SET PROBLEM: Could you render the rows from the start through the line containing "scientific name: Herpetogramma bipunctalis", inclusive, as a two-column CSV with the headers field and answer, one CSV line per row, putting the row's text and its answer each in a single quoted field and replacing any line breaks with spaces?

───── DATA PROVIDED

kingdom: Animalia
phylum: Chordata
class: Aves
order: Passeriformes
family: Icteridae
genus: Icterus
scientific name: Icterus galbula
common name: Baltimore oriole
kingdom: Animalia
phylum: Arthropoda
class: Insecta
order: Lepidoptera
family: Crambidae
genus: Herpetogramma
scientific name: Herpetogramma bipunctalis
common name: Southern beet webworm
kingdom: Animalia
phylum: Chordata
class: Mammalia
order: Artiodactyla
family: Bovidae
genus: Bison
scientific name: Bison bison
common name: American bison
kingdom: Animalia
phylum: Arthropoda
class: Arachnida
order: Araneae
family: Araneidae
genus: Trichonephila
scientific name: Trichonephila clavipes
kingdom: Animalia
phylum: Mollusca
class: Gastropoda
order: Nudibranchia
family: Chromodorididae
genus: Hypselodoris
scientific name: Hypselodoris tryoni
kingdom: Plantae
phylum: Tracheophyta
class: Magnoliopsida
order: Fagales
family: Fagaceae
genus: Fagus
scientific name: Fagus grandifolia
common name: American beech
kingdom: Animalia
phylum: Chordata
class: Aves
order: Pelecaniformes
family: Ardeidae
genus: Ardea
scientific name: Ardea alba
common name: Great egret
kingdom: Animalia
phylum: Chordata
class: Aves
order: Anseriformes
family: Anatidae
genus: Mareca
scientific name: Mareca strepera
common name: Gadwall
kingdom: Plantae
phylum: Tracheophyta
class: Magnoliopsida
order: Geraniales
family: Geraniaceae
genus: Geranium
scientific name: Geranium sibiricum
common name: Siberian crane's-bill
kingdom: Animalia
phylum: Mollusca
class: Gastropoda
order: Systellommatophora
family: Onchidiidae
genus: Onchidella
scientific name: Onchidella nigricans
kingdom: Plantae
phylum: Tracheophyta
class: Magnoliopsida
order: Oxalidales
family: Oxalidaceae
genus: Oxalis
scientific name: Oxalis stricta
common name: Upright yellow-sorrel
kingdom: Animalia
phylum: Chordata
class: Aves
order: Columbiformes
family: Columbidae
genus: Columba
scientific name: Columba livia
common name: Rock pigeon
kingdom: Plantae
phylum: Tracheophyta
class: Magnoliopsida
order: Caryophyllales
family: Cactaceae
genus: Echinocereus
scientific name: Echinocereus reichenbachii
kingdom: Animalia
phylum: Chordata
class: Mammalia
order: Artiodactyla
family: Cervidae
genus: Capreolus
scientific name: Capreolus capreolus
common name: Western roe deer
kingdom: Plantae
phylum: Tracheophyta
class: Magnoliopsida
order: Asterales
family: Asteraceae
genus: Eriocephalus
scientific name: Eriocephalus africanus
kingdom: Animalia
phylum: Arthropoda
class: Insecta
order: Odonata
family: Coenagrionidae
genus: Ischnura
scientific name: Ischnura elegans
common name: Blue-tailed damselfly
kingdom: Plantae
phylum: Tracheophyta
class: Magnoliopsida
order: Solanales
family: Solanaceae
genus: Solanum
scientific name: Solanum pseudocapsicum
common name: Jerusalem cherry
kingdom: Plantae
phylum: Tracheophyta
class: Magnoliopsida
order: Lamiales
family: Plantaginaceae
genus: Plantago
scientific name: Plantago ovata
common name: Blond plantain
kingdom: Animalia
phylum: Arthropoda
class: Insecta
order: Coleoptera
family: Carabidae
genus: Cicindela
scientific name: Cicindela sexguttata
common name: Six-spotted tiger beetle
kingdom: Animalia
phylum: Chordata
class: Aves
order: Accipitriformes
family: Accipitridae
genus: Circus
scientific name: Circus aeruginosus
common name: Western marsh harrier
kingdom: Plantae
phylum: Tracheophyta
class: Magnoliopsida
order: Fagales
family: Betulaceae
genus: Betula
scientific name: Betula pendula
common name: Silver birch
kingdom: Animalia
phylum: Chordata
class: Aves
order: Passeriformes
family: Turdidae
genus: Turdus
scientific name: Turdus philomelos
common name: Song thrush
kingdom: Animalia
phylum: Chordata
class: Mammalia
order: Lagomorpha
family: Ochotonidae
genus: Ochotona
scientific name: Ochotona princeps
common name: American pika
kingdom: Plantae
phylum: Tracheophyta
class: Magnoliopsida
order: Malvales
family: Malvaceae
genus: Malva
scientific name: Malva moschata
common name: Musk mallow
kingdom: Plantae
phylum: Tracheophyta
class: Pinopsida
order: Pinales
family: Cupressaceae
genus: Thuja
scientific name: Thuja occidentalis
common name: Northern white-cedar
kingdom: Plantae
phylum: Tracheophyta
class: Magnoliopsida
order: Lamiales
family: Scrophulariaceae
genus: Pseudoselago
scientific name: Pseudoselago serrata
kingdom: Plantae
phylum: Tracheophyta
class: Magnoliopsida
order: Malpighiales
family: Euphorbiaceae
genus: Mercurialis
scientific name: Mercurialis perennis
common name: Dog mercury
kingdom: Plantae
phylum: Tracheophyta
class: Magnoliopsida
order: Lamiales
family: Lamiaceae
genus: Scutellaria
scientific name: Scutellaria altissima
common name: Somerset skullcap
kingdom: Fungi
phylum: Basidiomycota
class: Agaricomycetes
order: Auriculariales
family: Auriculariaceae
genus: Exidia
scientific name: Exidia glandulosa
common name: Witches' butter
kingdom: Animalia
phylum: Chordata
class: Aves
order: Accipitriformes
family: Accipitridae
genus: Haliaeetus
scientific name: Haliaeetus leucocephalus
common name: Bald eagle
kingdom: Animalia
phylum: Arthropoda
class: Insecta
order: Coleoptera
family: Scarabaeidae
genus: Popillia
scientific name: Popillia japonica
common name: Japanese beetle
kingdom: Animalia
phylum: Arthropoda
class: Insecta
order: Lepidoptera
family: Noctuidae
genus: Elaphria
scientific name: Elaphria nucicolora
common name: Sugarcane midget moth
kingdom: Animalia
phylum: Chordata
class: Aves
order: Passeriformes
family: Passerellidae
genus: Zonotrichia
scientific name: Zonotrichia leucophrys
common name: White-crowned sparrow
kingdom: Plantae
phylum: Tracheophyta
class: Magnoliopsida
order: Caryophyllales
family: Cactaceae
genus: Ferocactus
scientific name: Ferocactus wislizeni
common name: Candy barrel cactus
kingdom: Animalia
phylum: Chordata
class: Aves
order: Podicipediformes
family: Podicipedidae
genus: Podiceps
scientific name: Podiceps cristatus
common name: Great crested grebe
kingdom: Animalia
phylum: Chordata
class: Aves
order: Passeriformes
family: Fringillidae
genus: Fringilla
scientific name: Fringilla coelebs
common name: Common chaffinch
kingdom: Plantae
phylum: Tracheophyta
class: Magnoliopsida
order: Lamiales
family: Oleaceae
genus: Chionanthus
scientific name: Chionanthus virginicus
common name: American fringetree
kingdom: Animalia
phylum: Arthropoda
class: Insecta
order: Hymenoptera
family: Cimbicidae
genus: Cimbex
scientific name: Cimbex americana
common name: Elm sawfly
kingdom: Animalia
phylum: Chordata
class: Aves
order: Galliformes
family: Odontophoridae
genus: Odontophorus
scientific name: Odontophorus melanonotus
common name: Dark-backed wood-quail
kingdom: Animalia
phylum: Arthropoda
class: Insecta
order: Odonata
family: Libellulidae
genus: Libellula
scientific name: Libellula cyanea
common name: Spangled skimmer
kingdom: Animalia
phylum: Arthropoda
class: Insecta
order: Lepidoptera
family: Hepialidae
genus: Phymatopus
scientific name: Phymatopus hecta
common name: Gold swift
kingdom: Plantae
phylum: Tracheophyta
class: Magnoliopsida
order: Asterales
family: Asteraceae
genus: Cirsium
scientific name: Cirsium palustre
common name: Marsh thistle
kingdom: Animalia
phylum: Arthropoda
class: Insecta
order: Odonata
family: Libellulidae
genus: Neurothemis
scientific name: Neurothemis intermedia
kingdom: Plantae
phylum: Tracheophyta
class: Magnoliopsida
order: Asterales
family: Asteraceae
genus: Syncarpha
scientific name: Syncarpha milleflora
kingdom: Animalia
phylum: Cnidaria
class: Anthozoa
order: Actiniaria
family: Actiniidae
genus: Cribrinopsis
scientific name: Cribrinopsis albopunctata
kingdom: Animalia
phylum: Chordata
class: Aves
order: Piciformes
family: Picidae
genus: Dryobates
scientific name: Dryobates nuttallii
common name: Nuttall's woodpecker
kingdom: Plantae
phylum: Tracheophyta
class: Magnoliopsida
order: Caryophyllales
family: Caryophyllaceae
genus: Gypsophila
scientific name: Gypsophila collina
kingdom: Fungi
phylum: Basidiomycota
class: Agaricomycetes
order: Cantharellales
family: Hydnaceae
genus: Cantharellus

──────────

EXPECTED ANSWER:
field,answer
"kingdom:","Animalia"
"phylum:","Chordata"
"class:","Aves"
"order:","Passeriformes"
"family:","Icteridae"
"genus:","Icterus"
"scientific name:","Icterus galbula"
"common name:","Baltimore oriole"
"kingdom:","Animalia"
"phylum:","Arthropoda"
"class:","Insecta"
"order:","Lepidoptera"
"family:","Crambidae"
"genus:","Herpetogramma"
"scientific name:","Herpetogramma bipunctalis"